(Records contained in a dataset)
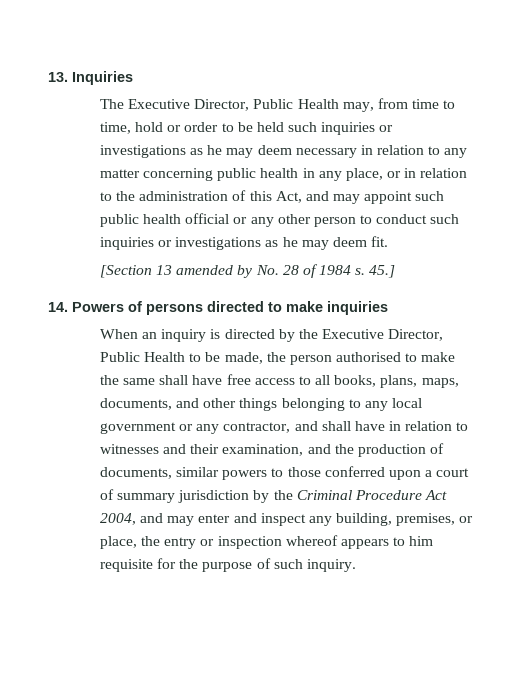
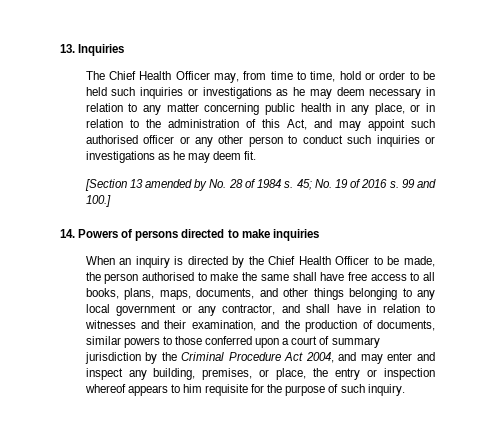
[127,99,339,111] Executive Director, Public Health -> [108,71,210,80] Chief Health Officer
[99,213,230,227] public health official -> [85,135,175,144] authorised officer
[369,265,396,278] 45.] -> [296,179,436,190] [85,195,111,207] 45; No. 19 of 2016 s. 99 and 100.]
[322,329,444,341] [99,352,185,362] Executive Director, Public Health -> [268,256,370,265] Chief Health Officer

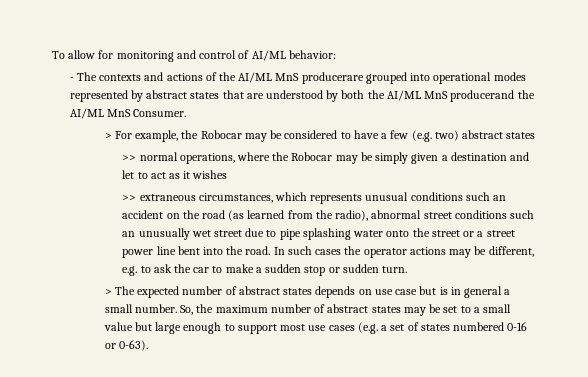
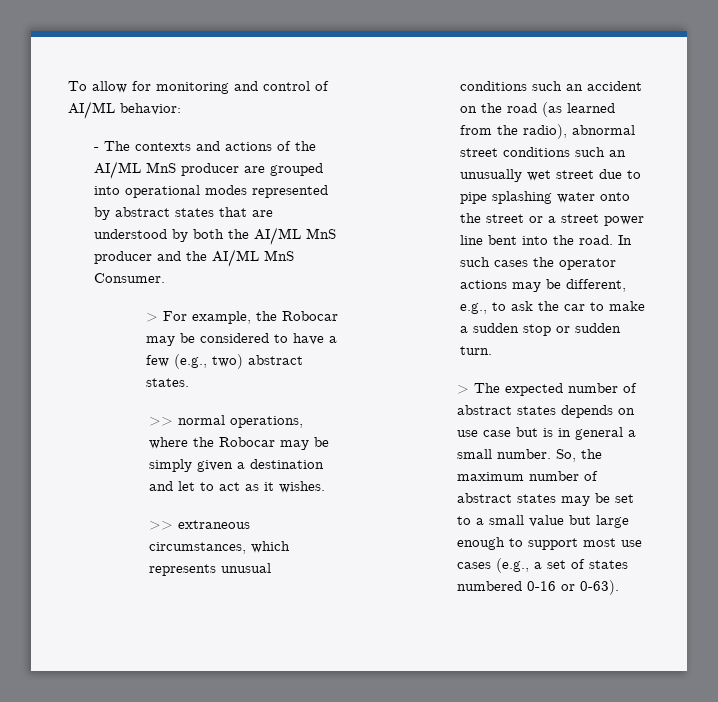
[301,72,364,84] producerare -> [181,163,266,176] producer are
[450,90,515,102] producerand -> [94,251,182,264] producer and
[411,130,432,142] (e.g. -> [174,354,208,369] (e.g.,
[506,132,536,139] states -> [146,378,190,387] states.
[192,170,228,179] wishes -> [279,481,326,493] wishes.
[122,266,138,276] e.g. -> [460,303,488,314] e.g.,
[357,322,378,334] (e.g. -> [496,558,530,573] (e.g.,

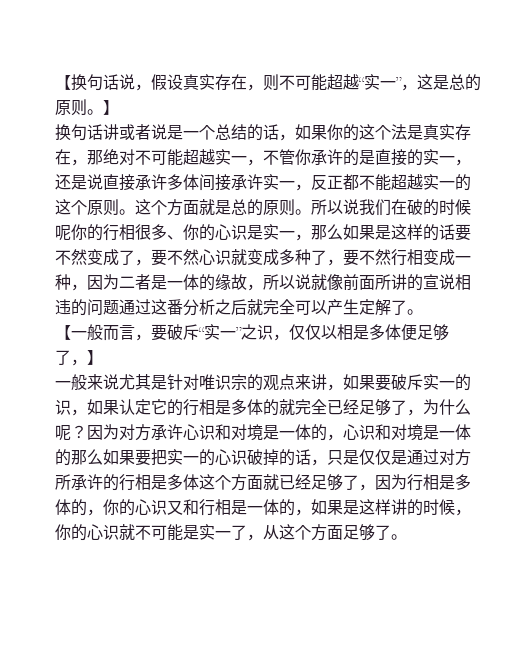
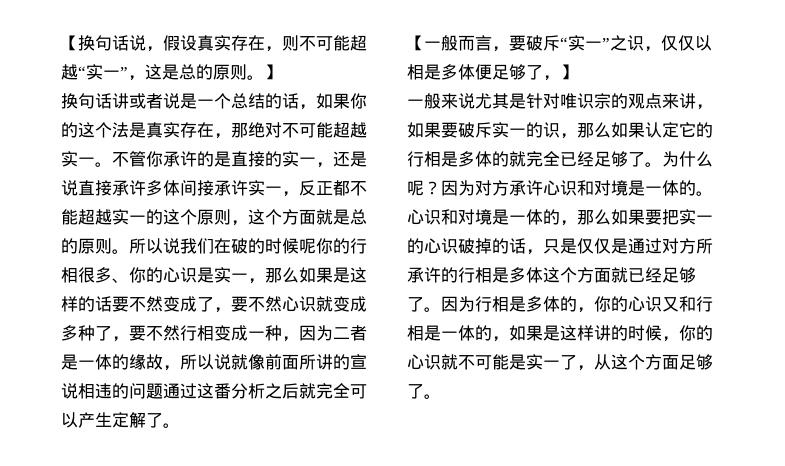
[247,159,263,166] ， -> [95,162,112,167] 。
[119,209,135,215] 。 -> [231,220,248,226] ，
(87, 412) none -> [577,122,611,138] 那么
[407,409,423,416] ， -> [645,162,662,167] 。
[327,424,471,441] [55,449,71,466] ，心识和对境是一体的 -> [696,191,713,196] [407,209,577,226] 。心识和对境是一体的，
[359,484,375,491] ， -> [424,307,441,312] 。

> **Work instructions**:
Among the lines above, find those with the word "producer". Copy them.

> **Solved problem**:
[301,72,364,84] producerare -> [181,163,266,176] producer are
[450,90,515,102] producerand -> [94,251,182,264] producer and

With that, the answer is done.